Solving Convex Smooth Function Constrained Optimization Is Almost As Easy As Unconstrained Optimization
Zhe Zhang, Guanghui Lan
TL;DR
This work tackles smooth function-constrained optimization where the objective is $F(x)=f(x)+u(x)$ over a convex set with inequality constraints $g(x)\le 0$. It introduces the Accelerated Constrained Gradient Descent (ACGD), a single-loop method that replaces the standard descent step with a constrained descent derived from a nested Lagrangian, and extends it to ACGD-S for large-scale problems using a sliding technique. The authors establish matching lower bounds and provide adaptive, parameter-free variants with verifiable certificates (FP-gap and PD-gap) to automatically tune Lipschitz-related parameters, achieving near-optimal oracle and computation complexities. Together, these results offer a near-complete characterization of the hardness of smooth function-constrained optimization and demonstrate practical viability for high-dimensional problems with many constraints.
Abstract
While Nesterov's Accelerated Gradient Descent (AGD) efficiently solves constrained problems when the constraint set $X \subseteq \mathbb{R}^n$ is simple and easy to project onto, it remains an open question whether function-constrained problems $\min_{x \in X} \{F(x) : g(x) \leq 0\}$ can be solved as efficiently as unconstrained problems in terms of oracle complexity. We provide an affirmative answer by proposing the Accelerated Constrained Gradient Descent (ACGD) method, a single-loop algorithm that modifies AGD by replacing the descent step with a constrained descent step, adding only a few linear constraints to the prox mapping. ACGD achieves nearly the same oracle complexity as minimizing the optimal Lagrangian function (with the multiplier fixed at its optimal value). We establish matching lower bounds, demonstrating these complexity results are unimprovable.

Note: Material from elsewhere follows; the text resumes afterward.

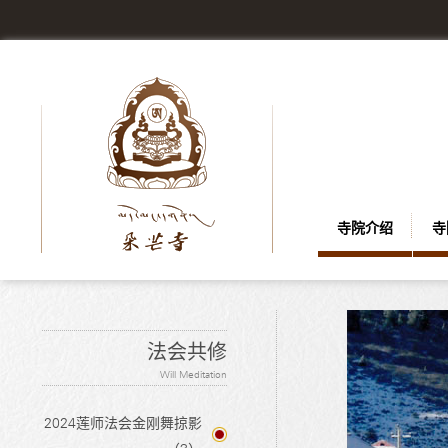
寺院介绍
寺
法会共修
Will Meditation
2024莲师法会金刚舞掠影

For large-scale problems with many constraints, we introduce ACGD-S, which replaces the computationally demanding constrained descent step with basic matrix-vector multiplications, maintaining optimal oracle and computation complexities. Together, these methods provide a nearly complete characterization of the hardness of smooth function-constrained optimization. We also propose parameter-free adaptive versions that achieve optimal oracle complexity (requiring only the strong convexity modulus) and present encouraging numerical results demonstrating their efficiency.